The major project in my lab looks at this question using the terminal differentiation of pre-adipocytes as a model. Pre-adipocytes proliferate rapidly and can be cultured in the lab. When they are contact inhibited they can be treated with a cocktail of hormones and will respond by differentiating. Over the course of the next few days they express fat cell proteins, produce lipid droplets and turn into adipocytes. During this time many of the cells divide once or twice but when this period is past they are post-mitotic- they never divide again.

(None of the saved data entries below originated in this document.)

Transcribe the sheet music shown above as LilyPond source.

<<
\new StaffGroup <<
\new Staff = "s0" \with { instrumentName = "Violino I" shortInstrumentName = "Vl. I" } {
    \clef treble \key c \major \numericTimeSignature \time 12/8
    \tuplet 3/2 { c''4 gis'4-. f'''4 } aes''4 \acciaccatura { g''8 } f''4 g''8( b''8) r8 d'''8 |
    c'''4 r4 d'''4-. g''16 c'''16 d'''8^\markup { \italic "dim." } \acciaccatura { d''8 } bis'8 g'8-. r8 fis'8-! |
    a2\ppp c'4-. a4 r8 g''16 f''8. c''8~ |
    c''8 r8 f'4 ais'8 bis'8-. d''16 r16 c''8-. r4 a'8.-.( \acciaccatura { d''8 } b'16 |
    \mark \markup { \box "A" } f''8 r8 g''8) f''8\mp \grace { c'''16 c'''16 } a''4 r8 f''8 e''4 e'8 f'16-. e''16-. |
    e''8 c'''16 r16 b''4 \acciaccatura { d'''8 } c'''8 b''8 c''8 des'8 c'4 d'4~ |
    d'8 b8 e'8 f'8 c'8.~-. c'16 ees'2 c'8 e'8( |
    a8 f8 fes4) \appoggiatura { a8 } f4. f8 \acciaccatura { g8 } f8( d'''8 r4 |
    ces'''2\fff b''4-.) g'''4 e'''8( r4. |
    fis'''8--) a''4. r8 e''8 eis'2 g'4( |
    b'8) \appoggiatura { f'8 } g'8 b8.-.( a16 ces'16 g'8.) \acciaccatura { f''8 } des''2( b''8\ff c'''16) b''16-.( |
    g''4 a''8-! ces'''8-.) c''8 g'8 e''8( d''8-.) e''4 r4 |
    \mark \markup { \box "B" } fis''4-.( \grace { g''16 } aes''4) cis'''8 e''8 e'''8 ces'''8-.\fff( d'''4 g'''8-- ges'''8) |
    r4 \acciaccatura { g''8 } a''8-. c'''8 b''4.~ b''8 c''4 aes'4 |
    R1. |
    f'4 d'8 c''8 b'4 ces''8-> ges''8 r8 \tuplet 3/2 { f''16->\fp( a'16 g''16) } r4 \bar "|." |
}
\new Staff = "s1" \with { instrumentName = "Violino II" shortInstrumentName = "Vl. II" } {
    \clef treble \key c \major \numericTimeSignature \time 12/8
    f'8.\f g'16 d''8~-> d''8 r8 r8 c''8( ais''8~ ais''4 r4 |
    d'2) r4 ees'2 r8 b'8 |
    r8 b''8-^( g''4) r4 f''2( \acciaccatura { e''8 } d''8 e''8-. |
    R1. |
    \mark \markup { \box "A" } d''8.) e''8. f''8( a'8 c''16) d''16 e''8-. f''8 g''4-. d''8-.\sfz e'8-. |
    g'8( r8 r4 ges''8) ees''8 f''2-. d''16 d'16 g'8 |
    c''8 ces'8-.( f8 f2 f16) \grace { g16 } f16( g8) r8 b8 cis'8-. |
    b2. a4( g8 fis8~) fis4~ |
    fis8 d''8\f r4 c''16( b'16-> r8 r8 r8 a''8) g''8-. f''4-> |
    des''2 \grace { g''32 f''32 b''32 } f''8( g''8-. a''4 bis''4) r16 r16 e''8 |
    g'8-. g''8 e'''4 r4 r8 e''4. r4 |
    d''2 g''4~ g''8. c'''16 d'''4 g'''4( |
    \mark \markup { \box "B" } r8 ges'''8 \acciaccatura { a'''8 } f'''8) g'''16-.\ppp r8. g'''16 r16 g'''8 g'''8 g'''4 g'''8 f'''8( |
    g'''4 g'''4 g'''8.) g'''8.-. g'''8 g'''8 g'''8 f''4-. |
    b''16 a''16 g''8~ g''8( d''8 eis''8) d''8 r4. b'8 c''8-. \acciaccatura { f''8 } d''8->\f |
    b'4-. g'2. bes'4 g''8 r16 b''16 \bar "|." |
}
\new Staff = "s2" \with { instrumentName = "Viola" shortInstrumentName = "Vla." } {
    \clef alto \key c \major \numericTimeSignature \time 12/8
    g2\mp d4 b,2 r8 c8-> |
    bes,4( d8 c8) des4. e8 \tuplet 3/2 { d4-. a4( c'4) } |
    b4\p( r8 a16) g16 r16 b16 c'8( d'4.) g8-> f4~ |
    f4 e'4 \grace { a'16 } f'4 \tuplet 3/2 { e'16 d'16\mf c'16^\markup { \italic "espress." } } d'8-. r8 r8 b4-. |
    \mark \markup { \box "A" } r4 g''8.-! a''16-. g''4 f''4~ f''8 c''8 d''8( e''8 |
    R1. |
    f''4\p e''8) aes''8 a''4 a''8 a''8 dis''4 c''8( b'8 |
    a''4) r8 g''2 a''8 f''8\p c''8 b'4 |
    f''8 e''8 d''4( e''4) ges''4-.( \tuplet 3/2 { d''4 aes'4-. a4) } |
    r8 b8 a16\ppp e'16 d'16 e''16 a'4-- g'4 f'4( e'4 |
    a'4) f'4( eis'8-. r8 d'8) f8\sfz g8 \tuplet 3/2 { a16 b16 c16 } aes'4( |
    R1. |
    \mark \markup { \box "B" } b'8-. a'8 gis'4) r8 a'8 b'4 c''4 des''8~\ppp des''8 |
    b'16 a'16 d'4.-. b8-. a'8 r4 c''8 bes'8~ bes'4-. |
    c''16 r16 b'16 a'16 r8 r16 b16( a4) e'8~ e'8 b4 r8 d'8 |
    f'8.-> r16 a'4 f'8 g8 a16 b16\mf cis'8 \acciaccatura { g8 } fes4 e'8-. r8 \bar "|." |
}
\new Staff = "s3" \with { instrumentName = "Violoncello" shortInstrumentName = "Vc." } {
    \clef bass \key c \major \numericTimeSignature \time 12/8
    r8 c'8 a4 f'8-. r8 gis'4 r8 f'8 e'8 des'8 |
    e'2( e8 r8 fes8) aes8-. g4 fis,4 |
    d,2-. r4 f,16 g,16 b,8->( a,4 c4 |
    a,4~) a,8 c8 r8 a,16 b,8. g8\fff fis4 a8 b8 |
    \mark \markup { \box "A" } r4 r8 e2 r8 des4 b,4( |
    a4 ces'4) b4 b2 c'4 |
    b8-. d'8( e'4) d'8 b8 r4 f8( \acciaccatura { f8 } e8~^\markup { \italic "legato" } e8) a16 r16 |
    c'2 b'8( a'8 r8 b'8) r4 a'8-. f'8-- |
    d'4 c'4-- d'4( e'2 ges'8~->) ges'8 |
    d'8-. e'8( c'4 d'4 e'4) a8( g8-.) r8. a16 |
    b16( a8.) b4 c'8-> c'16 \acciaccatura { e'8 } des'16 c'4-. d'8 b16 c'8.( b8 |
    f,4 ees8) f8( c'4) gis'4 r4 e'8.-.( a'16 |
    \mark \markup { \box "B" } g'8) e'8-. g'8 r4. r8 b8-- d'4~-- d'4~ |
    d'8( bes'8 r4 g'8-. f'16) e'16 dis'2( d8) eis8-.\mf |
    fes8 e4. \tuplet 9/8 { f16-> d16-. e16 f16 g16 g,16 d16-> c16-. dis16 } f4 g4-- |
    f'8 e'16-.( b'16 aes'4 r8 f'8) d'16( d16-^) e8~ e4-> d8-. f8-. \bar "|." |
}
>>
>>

My lab is working on the roles of the Retinoblastoma family proteins p107, p130 and pRB during the early stages of this process. We are ‘knocking down’ the expression of each of these proteins individually and in combinations to determine the effect on differentiation. Our experiments utilize cell culture, protein techniques (electrophoresis, Western blotting, etc.), cell biology methods (virus infection, microscopy and cell staining with dyes and antibodies) and molecular biology techniques (transfection, electroporation, making plasmids, PCR, etc.) as required by the particular experiment being done.
Joe Jeffers
The Life and Works of Frederick Sanger, Nobel Laureate in Chemistry 1958, Nobel Laureate in Chemistry 1980
Dr. Frederick Sanger was awarded the Nobel Prize in Chemistry in 1958 for his work in determining the structure of insulin, the first protein molecule sequenced. He became only the third two-time recipient of the Nobel Prize when he shared the 1980 Nobel Prize in Chemistry for developing techniques for sequencing DNA molecules. Dr. Sanger worked first in the Biochemistry Department at Cambridge University in England. Then he worked at the Medical Research Council Laboratory of Molecular Biology in Cambridge. I have interviewed Dr. Sanger and many of his colleagues and family members. I continue research to prepare articles for the Bulletin for the History of Chemistry and to write a biography of Frederick Sanger. This research is funded by a J. D. Patterson Grant.
Marty Perry
Nitroanisole Detoxification by CYP2E1
The prevalence of complex non-hyperbolic reaction kinetics and impact on metabolism of xenobiotic compounds has been relatively unexplored for CYP2E1, a cytochrome P450. Inadequate knowledge of kinetic parameters compromises the interpretation and prediction of the consequences of P450-mediated biotransformations, and thus impact effective drug design, food safety guidelines, and environmental regulations. Nitroanisoles are environmental pollutants whose toxic potential depends on the efficiency of biological processes. While xanthine oxidase activates nitroanisoles to mutagenic compounds, P450s, most notably CYP2E1, oxidize nitroanisoles to non-toxic products poised for elimination from the body, thereby committing nitroanisoles to detoxification. Thus, the efficiency of CYP2E1 metabolism toward nitroanisoles is a potentially important determinant for risk posed by exposure to those pollutants. Based on our previous work and others, we hypothesize that the contribution of CYP2E1 to nitroanisole detoxification depends on the occupancy of an effector site by nitroanisoles or the corresponding metabolites. Further studies are necessary to assess the specificity of the active and effector sites for molecules and corresponding impact on reaction kinetics. The primary objective of our work at OBU is to construct computer models for CYP2E1 complexes with substrates and effectors to predict non-hyperbolic reaction kinetics. We will use the CYP2E1 crystal structure to create liganded complexes computationally through two different docking approaches, and thus determine complex stoichiometry and contact residues for bound ligands. Our work is in collaboration with Dr. Grover Miller in the Biochemistry Department at UAMS.